The first stage in converting a square plank into a round spar is to plane down the square edges to make the cross-section into that of a regular octagon. A spar gauge is a simple device which will mark two lines on the face of each side of a square plank (either straight or tapering), enabling the four corners of the plank to be planed down to these lines to produce the required octagonal shape. This page outlines the geometrical theory underlying the spar gauge and then gives guidance on construction.
Spar Gauge Geometry
The top sketch represents a cross-section of a square plank of width (w), before shaping into a spar. The first stage is to plane off the corners of the square to form a regular octagon (shown in black outline), with sides of identical width (x). The sides (x), in each corner of the square, form the hypoteneuse of four 45-90-45 triangles with the other sides (y) of the triangles being of equal length. Most importantly as regards a spar gauge, the ratio x : y will always be 1.41 : 1.
The lower sketch shows a spar gauge
consisting of a rectangular piece of wood with two
outer guides (represented by red circles) at each
end (placed either side of the spar), and two
pencils (also represented by red circles) fixed in
position either side of the centre point of the
gauge. The gauge is placed across the side of the
square spar and twisted in the direction of the
upper right and lower left red arrows so that the
guides are in contact with the sides of the spar.
Keeping the guides in contact with the sides, the
gauge is moved in the direction of the red (down)
arrow to scribe the two lines delineating the
corners of the regular octagon. The spacing between
the guides and the pencils simply makes use of
The gauge will correctly mark the position of the octagonal corners on the face of any square spar which will fit between the two outer guides, as long as the guides are both in contact with the spar sides as the gauge is moved down the spar.
The most useful derivative of the 1.41 : 1 ratio is 10 : 7.07 (shown in the sketch above), as this translates very neatly into 1¾" to 2½" with an overall distance of 6" between the inner faces of the guides - an ideally sized spar gauge for marking out Drascombe spars.
Having looked at the geometry of how a spar gauge works, this section gives a plan from which a spar gauge can be constructed.
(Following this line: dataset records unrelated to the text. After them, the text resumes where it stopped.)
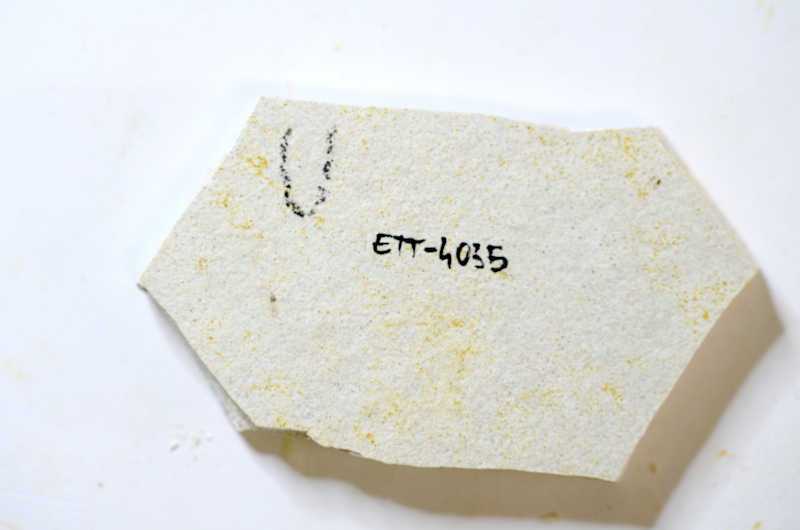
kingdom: Animalia
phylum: Chordata
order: Salmoniformes
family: Orthogonikleithridae
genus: Orthogonikleithrus
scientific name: Orthogonikleithrus hoelli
A piece of wood (hardwood or softwood) with flat planed faces and measuring about 8" long, 2" wide and ¾" thick can be used to make the gauge. The holes for the pencils and outer guides are drilled along the centre line of the wood. Note that on the plan, the distances between the pencil and guide holes is from the centre of the pencil holes to the inside faces (NOT THE CENTRE), of the guide holes. The ¾" thickness of the gauge body is to make it easier to ensure that the guides and pencils are held at 90° to the upper & lower faces of the gauge and to this end the holes should be drilled as vertically and as true as possible.
The two outer guides can be made out of round wooden dowel (available in most hardware shops or from timber merchants). A diameter of 3/16" is suggested but can vary according to what is available. The length can be 2¾", the top ¾" being glued into the corresponding hole in the body of the gauge.
The two pencil holes have a distance between the centre points of 2½" with a suggested diameter of 5/16" which corresponds to the diameter of a typical pencil.
A Completed Spar Gauge
This spar gauge is based on the diagram above but the two outer guides are made out of 5/16" diameter aluminium tube, and the two pencils are contained in 3/8" aluminium tube.
Using a Spar Gauge
The Spar Gauge is placed across the plank and rotated sideways so that the two guides at each end are in contact with the plank sides. They must remain in contact as the gauge is moved along the length of the plank, with the two pencils marking the two lines as shown. Repeat for each of the four sides of the plank.